Research Projects

Biomolecules undergo constant structural changes as they perform their functions. These changes range from small fluctuations of ligands bound tightly to a receptor, to larger but transient breathing events, and even adoption of completely different tertiary structures as occurs during protein folding. In the Simmerling group, we are interested in gaining insight into the biophysics of these changes, the interactions that drive them, and how they are modified in cases of disease or drug resistance.

Since most experimental techniques provide averages over time and/or macroscopic numbers of molecules, we develop and use a wide range of computer simulation methods to model these systems and understand the coupling between structure, energy, and dynamics. Each of our projects is closely coupled to experimental work by our collaborators.

How do coronaviruses use the spike protein to infect host cells?

Coronaviruses cause multiple human diseases, such as COVID-19.

We aim to understand how the spike protein on the surface of coronaviruses changes shape as it interacts with receptors on the host cell, allowing the virus to gain entry into and infect the host.

How do proteins recognize DNA?

Proteins are responsible for repair and replication of DNA. How does a protein locate and recognize a specific DNA sequence among the vast amount of DNA present in the cell? Our research explores the interaction of proteins with DNA.

Development of the Amber simulation software

Professor Simmerling is part of the leadership team for the widely-used Amber molecular simulation software, used in thousands of labs worldwide. Our main contributions to Amber include development of improved conformational sampling algorithms, fast implicit solvent methods, and implementation of our “SB” force fields (such as ff99SB, ff14SB and ff19SB).

New versions of Amber/AmberTools are released annually, with the current version being Amber 22 (with the cover image designed by Simmerling Lab member Lucy Fallon, based on her research). More information about Amber can be found at www.ambermd.org.

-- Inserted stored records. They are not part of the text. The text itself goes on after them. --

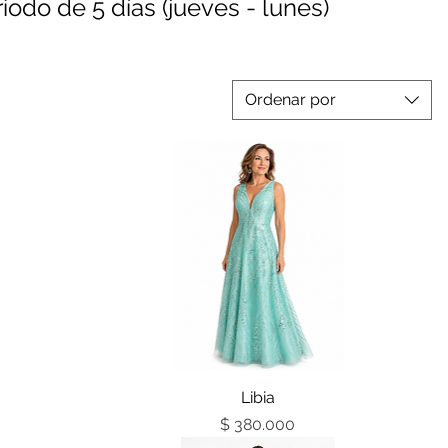
iodo de 5 días (jueves - lunes)
Ordenar por
Vista rápida
Libia
Precio
$ 380.000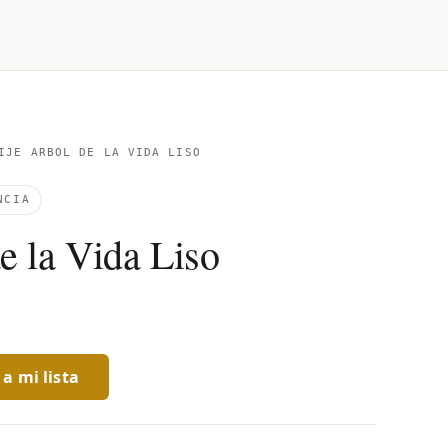
JE ARBOL DE LA VIDA LISO
NCIA
e la Vida Liso
a mi lista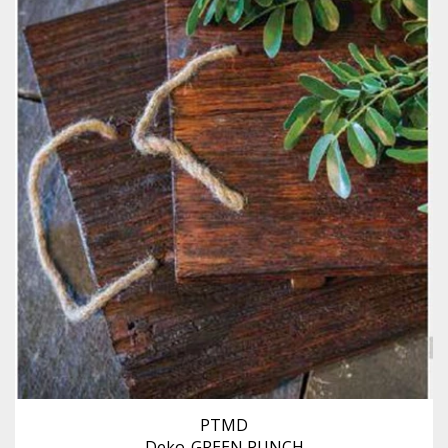
PTMD
Deko-GREEN PUNCH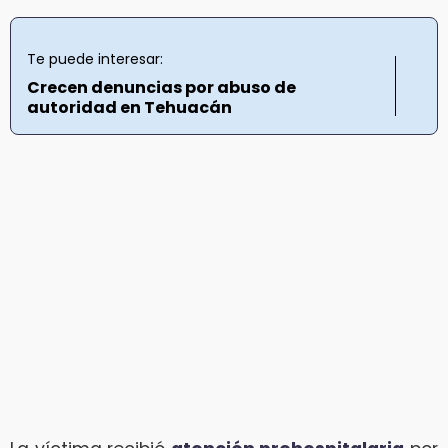
Te puede interesar:
Crecen denuncias por abuso de
autoridad en Tehuacán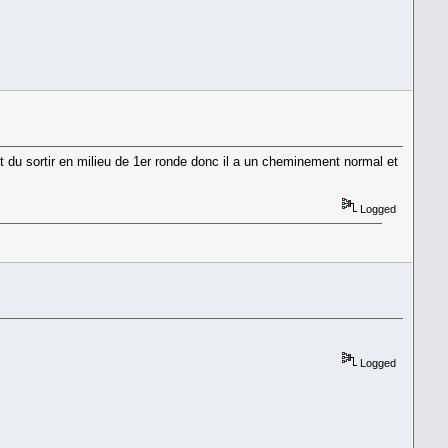
ait du sortir en milieu de 1er ronde donc il a un cheminement normal et
Logged
Logged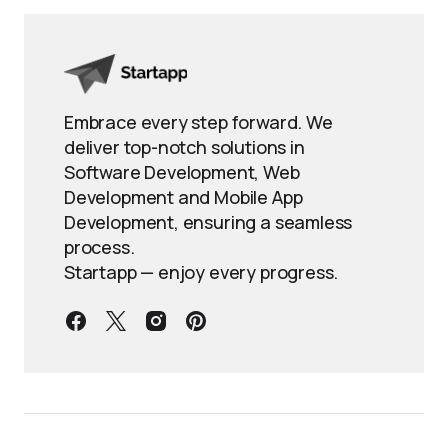
Embrace every step forward. We
deliver top-notch solutions in
Software Development, Web
Development and Mobile App
Development, ensuring a seamless
process.
Startapp — enjoy every progress.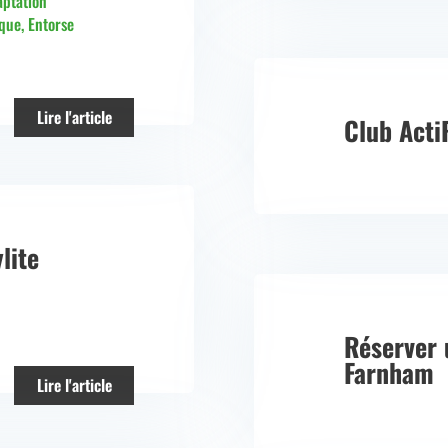
ptation
ique
,
Entorse
Lire l'article
Club Acti
lite
Réserver 
Farnham
Lire l'article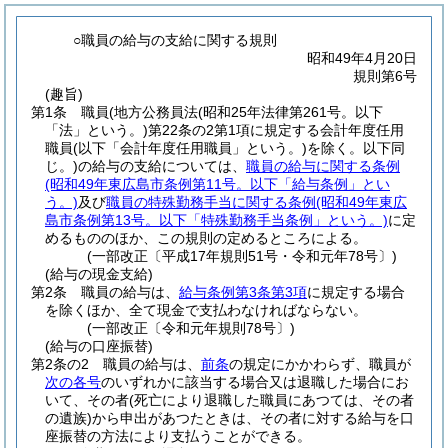
○職員の給与の支給に関する規則
昭和49年4月20日
規則第6号
(趣旨)
第1条
職員
(地方公務員法
(昭和25年法律第261号。以下
「法」という。)
第22条の2第1項に規定する会計年度任用
職員
(以下「会計年度任用職員」という。)
を除く。以下同
じ。)
の給与の支給については、
職員の給与に関する条例
(昭和49年東広島市条例第11号。以下「給与条例」とい
う。)
及び
職員の特殊勤務手当に関する条例
(昭和49年東広
島市条例第13号。以下「特殊勤務手当条例」という。)
に定
めるもののほか、この規則の定めるところによる。
(一部改正〔平成17年規則51号・令和元年78号〕)
(給与の現金支給)
第2条
職員の給与は、
給与条例第3条第3項
に規定する場合
を除くほか、全て現金で支払わなければならない。
(一部改正〔令和元年規則78号〕)
(給与の口座振替)
第2条の2
職員の給与は、
前条
の規定にかかわらず、職員が
次の各号
のいずれかに該当する場合又は退職した場合にお
いて、その者
(死亡により退職した職員にあつては、その者
の遺族)
から申出があつたときは、その者に対する給与を口
座振替の方法により支払うことができる。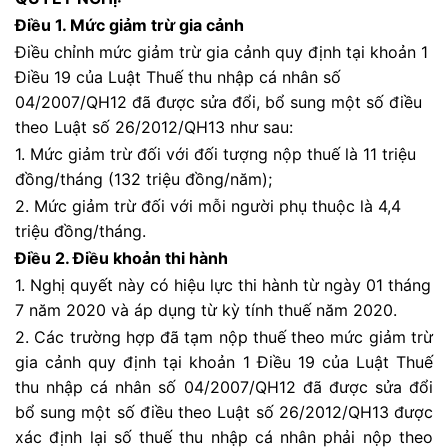
Điều 1. Mức giảm trừ gia cảnh
Điều chỉnh mức giảm trừ gia cảnh quy định tại khoản 1
Điều 19 của Luật Thuế thu nhập cá nhân số
04/2007/QH12 đã được sửa đổi, bổ sung một số điều
theo Luật số 26/2012/QH13 như sau:
1. Mức giảm trừ đối với đối tượng nộp thuế là 11 triệu
đồng/tháng (132 triệu đồng/năm);
2. Mức giảm trừ đối với mỗi người phụ thuộc là 4,4
triệu đồng/tháng.
Điều 2. Điều khoản thi hành
1. Nghị quyết này có hiệu lực thi hành từ ngày 01 tháng
7 năm 2020 và áp dụng từ kỳ tính thuế năm 2020.
2. Các trường hợp đã tạm nộp thuế theo mức giảm trừ
gia cảnh quy định tại khoản 1 Điều 19 của Luật Thuế
thu nhập cá nhân số 04/2007/QH12 đã được sửa đổi
bổ sung một số điều theo Luật số 26/2012/QH13 được
xác định lại số thuế thu nhập cá nhân phải nộp theo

More accurate Force fields and solvent models

The quality of simulation results depends strongly on the ability of the underlying energy function (“force field”) to accurately model physical interactions. These force fields are the core of modern simulation software. Our team creates the widely-used “SB” force fields (where SB stands for the “Stony Brook” energy functions), with a particular emphasis on improving the physics-based protein models. Our three most recent force fields (ff99SB, ff14SB, and ff19SB) have over 7000 citations combined.

Conformational Sampling methods

In addition to force field accuracy, a major challenge in simulation of complex biomolecules is the slow dynamics of these systems, with timescales that are often longer than can be simulated on affordable computers. We develop new methods to improve sampling, providing reproducible results for complex dynamics.